For the sake of this article I define a resource as an abstract object that cannot or should not be created, destroyed or manipulated directly like you would access a variable. Usual examples are objects that are associated with “external memory” like files or GPU-textures.

Many game engine do not allow access to resources by (raw/ref-counted/etc.) pointers to class interfaces, but through special resource handles that don’t have any special member functions at all. A resource handle is usually an identifier which is used together with a resource manager to either:

  • perform operations on or with it
  • temporarily retrieve an interface to the resource (pointer to a class instance) that represents or even holds the actual data

I think these two two possibilities are important to distinguish. I call them indirect and direct resource access (beware! I made these names just up). Note that you can easily map both access types to each other, so in the end it is more about programming interfaces!
The indirect resource access is fairly common, especially in non-object-oriented languages like C, where it is not possible to give pointers to resource-interfaces. A good example for such indirect access handles are C’s file-handles.

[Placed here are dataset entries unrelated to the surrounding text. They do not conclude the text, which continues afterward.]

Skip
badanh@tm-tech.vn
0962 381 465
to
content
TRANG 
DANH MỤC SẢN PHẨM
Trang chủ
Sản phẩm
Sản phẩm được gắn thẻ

Either way, why should one use resource-handles in object oriented languages at all?

  • The resource system can change how a handle is resolved. This is useful for:
    • resource fallbacks
      • not found
      • still loading
    • streaming
    • uncertain memory location
    • might even be used for detail levels
  • They act similar to weak pointer
    • Resource can be destroyed explicitly:
      Subsequent queries (direct access) or function calls (indirect access) at the resource manager notify the user that the resource does not exist

It is all about moving power from away from user handled “resource instances” to a resource system which has global knowledge.
If you cannot make use of the mentioned advantages, just go with the normal object oriented approach where you create/destroy/manipulate at any time without special supervision. The disadvantages of a handle system are rather obvious:

  • Additional indirection
  • [only direct] Resource system can be circumvented by just asking only once for the resource and keeping it then

Oh so there is a disadvantage for the direct resource system but none for the indirect? Not so fast: Giving a resource object/interface to the user allows much nicer usage and can leverage polymorphism. In contrast, the indirect system needs to have all functionality in the manager which can be very unnatural and inflexible.

Of course all this is very simplified and general. In some situations a hybrid might be useful as well!
More infos about “indirect” handle-based resource managers can be found for example here. An example for a “direct” handle-based resource manager can be found in the ezEngine.


Now to the practical usage in ClearSight, my current C# rendering framework (as a precaution I stopped calling it “Engine” 😉 ). So far I have identified two places which are in need for some kind of resource system with different properties.

  • (low-level-ish) Renderer
    • ensure that resources that are still in use by the GPU (!) are not deleted immediately
    • few different resource operations
    • resource provides very few operations itself
    • creation can be assumed to be very fast; only states are thus either existing or not existing
  • higher level asset system
    • load by lookup (do not reload loaded resources)
    • fallbacks
    • many and complex resource operations
    • possible multi-threaded loading processes, different loading states

Since in C# any object that is still referenced somewhere cannot be deallocated, the advantage of a weak-pointer-like behaviour is irrelevant. Needless to say that all resources should be deallocated explicitly and implement thus IDisposable. Therefore, the Dispose method can decide if a resource is actually allowed to be destroyed.

This ultimately means that, while I need a thin resource management in the renderer, I do not need resource handles in that place. However, I will likely use a direct handle-based resource system later on top, where a single resource might compromise one or more renderer resource and additional data.